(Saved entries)
--------------------

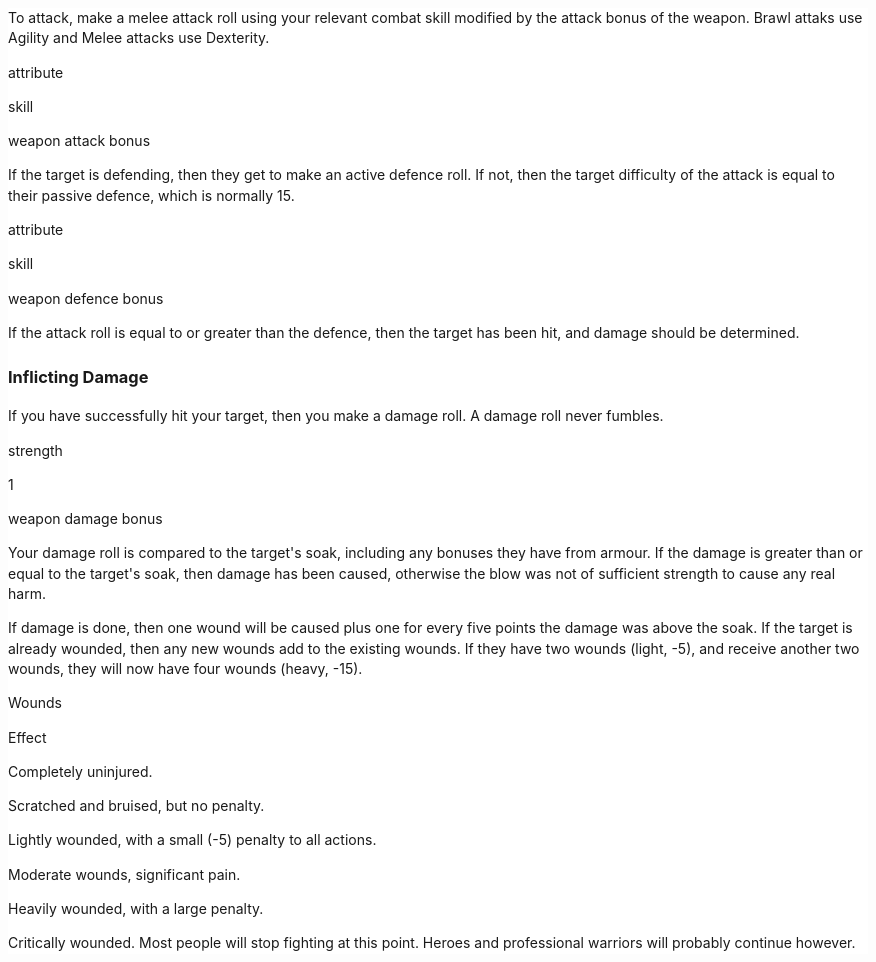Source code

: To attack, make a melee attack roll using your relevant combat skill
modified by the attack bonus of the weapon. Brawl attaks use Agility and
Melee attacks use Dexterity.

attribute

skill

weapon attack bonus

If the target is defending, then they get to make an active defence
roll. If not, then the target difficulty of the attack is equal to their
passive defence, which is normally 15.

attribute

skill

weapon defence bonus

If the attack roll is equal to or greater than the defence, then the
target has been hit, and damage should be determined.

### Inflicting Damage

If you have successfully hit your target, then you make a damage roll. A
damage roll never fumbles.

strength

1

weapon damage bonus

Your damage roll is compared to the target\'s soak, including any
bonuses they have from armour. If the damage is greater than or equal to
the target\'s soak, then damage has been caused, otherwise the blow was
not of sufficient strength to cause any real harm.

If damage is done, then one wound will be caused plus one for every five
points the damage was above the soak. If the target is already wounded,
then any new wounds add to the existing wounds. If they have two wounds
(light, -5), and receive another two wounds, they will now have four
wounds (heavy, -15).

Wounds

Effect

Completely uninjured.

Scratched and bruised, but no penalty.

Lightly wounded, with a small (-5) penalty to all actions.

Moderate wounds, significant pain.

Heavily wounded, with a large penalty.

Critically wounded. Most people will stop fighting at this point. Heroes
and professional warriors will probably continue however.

--------------------

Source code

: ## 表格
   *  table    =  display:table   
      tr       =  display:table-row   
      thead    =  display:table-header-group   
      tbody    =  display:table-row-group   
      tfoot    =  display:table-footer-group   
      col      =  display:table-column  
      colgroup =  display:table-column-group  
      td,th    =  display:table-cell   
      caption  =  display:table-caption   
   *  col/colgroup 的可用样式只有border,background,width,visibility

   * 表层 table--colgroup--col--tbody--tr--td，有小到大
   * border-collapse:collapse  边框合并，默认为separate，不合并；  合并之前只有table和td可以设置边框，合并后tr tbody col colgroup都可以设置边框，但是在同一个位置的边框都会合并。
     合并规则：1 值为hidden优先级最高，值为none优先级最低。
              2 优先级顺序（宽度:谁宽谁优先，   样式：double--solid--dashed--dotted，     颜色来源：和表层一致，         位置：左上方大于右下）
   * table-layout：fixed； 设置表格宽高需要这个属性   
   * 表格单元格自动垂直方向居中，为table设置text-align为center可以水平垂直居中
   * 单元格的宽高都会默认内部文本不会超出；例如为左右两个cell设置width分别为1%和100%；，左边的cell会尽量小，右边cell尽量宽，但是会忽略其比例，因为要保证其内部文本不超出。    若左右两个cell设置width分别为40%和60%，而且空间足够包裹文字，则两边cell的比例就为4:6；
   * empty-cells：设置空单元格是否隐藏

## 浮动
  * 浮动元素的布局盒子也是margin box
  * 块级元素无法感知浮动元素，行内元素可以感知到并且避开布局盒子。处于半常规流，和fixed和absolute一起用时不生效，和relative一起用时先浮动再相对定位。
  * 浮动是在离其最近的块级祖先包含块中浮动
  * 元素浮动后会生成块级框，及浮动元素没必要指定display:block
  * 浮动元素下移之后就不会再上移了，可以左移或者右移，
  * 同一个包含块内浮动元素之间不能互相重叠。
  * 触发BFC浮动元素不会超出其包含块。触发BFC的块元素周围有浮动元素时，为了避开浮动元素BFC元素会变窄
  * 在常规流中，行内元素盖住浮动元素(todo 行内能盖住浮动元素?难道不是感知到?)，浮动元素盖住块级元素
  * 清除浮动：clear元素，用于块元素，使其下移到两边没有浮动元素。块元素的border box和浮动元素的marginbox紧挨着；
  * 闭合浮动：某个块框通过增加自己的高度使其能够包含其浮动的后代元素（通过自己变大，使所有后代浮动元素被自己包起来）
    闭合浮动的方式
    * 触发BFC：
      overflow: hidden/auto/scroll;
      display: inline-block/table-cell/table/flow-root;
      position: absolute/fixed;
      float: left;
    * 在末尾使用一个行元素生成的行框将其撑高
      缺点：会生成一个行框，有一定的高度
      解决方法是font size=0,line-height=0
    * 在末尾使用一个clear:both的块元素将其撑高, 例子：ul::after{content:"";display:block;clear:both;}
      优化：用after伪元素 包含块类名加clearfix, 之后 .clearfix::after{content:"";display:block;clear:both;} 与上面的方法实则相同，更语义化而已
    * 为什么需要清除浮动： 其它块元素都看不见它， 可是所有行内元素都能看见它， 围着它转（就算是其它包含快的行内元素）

--------------------

The lines above starting at the one that contains "damage roll never fumbles." and ending at the one that contains "If damage is" must be transcribed exactly, and no other lines may appear.

damage roll never fumbles.

strength

1

weapon damage bonus

Your damage roll is compared to the target\'s soak, including any
bonuses they have from armour. If the damage is greater than or equal to
the target\'s soak, then damage has been caused, otherwise the blow was
not of sufficient strength to cause any real harm.

If damage is done, then one wound will be caused plus one for every five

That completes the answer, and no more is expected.